In the face of increasingly dry, hot summers in Western Washington, agroforestry systems may better withstand drought.
“A big open field is going to dry out fast,” Brausieck said.
A field with silvopasture or alley cropping will hold moisture much longer.
“You’re going to fare much better than the guy next door with a big, open field of lettuce,” she said.
In case of a complete crop failure, agroforestry also gives farmers a backup plan.
If a hot summer takes out a whole field of lettuce, agro-farmers have a tree or berry crop to fall back on.
For Pate at Raising Cane Ranch, agroforestry is helping protect him from the root rot killing his raspberry bushes, which had been the main source of income on his 40-acre farm.
After the fungus hit in 2013, Pate planted cider apple trees in rows between the ailing raspberry bushes. As the shrubs die off, the trees will become his new principal crop.
Farming for the future
Agroforestry isn’t just for small, niche farms. The Conservation District hopes to see more conventional farmers adopt the practice.
“A few creative types that are willing to try something new are early adopters,” Brausieck said. “But most farmers in our area don’t know what agroforestry is.”
While this type of farming has been slow to catch on in Western Washington, producers in other areas of the country use it more extensively.
Silvopasture, with trees and shrubs integrated into grazing lands, is being used on a large scale in Oregon, Brausieck said.
Michael Gold, director of the Center for Agroforestry at the University of Missouri, said windbreaks are commonly used in the plains states to protect crops from wind and dust.
It’s difficult to tell exactly how widespread the practice is.
The U.S. Census of Agriculture asks farmers about two methods — alley cropping and silvopasture — but Gold said the most recent survey didn’t include any specification for what those entail.
According to the census, from 2012 to 2017, the number of farms using those practices increased from 2,725 to 30,853 nationally.
In Washington, that number jumped from 82 to 1,075.
No Snohomish County farmers claimed those methods on the 2012 census.
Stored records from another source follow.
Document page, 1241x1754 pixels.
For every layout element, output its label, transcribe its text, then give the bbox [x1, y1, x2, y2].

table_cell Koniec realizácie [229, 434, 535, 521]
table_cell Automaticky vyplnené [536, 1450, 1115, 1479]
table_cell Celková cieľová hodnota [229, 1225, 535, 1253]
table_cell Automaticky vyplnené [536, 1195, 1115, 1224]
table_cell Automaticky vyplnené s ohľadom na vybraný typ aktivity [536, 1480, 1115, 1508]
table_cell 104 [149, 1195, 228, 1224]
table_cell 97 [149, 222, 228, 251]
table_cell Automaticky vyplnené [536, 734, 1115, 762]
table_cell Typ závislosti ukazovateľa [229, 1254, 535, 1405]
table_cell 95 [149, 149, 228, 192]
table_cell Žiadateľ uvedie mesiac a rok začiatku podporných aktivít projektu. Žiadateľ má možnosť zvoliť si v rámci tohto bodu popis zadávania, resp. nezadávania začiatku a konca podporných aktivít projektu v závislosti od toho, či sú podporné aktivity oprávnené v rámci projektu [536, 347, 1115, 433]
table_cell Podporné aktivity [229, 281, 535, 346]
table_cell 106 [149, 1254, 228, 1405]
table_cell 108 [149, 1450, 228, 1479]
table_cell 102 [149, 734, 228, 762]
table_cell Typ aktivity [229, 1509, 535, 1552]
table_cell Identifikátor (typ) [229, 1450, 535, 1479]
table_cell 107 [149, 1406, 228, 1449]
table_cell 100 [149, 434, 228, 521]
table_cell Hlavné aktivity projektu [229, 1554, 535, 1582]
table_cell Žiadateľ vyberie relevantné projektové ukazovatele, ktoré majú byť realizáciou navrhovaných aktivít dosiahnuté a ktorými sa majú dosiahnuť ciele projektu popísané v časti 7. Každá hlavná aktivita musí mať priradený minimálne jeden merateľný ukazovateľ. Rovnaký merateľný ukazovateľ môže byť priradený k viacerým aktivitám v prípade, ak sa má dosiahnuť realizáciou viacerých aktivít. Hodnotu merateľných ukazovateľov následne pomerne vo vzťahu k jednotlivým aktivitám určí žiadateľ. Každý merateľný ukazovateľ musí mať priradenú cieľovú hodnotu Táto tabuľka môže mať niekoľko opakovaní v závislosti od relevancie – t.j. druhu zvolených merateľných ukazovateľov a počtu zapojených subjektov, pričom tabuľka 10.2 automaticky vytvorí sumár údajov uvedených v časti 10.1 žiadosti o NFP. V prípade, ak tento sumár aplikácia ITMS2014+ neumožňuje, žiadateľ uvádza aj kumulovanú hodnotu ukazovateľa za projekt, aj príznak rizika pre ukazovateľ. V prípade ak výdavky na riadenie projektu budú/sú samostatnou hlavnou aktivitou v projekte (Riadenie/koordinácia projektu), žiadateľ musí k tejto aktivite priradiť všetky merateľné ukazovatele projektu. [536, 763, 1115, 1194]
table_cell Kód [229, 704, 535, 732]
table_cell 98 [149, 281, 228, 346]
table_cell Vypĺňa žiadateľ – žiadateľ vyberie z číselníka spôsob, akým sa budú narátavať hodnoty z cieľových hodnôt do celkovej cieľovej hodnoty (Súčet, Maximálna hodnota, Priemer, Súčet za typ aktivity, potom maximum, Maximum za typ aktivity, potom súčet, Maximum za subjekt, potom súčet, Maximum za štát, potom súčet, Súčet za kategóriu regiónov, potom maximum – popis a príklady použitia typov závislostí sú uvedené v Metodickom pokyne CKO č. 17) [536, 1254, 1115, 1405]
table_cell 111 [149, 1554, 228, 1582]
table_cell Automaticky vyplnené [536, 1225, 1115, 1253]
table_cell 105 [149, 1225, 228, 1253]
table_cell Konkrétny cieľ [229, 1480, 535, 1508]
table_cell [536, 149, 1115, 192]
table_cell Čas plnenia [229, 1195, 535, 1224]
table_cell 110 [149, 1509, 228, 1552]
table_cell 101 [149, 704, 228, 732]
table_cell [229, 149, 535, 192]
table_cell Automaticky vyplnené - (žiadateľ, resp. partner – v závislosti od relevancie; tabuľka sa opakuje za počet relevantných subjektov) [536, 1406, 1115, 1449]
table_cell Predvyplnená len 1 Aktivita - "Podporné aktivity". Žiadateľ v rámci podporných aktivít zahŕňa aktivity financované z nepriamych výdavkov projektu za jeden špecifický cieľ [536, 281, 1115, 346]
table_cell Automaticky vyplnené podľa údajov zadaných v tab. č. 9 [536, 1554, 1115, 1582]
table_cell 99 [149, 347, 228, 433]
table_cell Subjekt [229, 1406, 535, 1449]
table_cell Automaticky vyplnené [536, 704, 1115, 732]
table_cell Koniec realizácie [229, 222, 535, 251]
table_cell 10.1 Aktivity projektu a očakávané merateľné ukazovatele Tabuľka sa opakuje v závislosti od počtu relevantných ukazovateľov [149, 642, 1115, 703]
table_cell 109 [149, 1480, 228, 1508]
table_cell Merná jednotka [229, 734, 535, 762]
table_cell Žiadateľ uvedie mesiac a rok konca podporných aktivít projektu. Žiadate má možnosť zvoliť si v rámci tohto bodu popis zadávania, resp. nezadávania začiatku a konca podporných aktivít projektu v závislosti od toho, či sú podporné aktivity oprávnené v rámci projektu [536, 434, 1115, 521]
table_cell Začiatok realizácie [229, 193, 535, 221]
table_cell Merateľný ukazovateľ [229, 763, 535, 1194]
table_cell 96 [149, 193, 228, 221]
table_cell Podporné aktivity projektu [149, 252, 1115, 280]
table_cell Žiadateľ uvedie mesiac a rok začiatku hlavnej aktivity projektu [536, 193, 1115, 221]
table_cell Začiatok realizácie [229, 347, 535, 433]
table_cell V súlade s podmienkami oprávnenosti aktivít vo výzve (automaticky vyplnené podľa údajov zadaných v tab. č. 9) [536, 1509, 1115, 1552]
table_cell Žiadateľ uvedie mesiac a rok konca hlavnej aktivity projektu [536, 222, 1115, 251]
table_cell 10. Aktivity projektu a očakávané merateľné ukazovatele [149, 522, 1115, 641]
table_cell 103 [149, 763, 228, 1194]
In 2017, 57 local producers said they use either silvopasture or alley cropping.
As awareness spreads, Gold said agroforestry has the potential to help farmers tap into high-value markets.
“You can make a living on 50 acres of chestnuts just as well as 10,000 acres of corn,” he said.
This fall, the Conservation District is launching an initiative to spread awareness about agroforestry practices.
The district will help farmers design their agroforestry system for free, and there’s some first-come-first-serve funding available to help with initial costs.
With ecological benefits for the land and economic possibilities for farmers, Brausieck said agroforestry has huge potential for keeping agriculture viable in Snohomish County.
“It hits all those conservation aspects that we work toward as a Conservation District in one land use,” she said.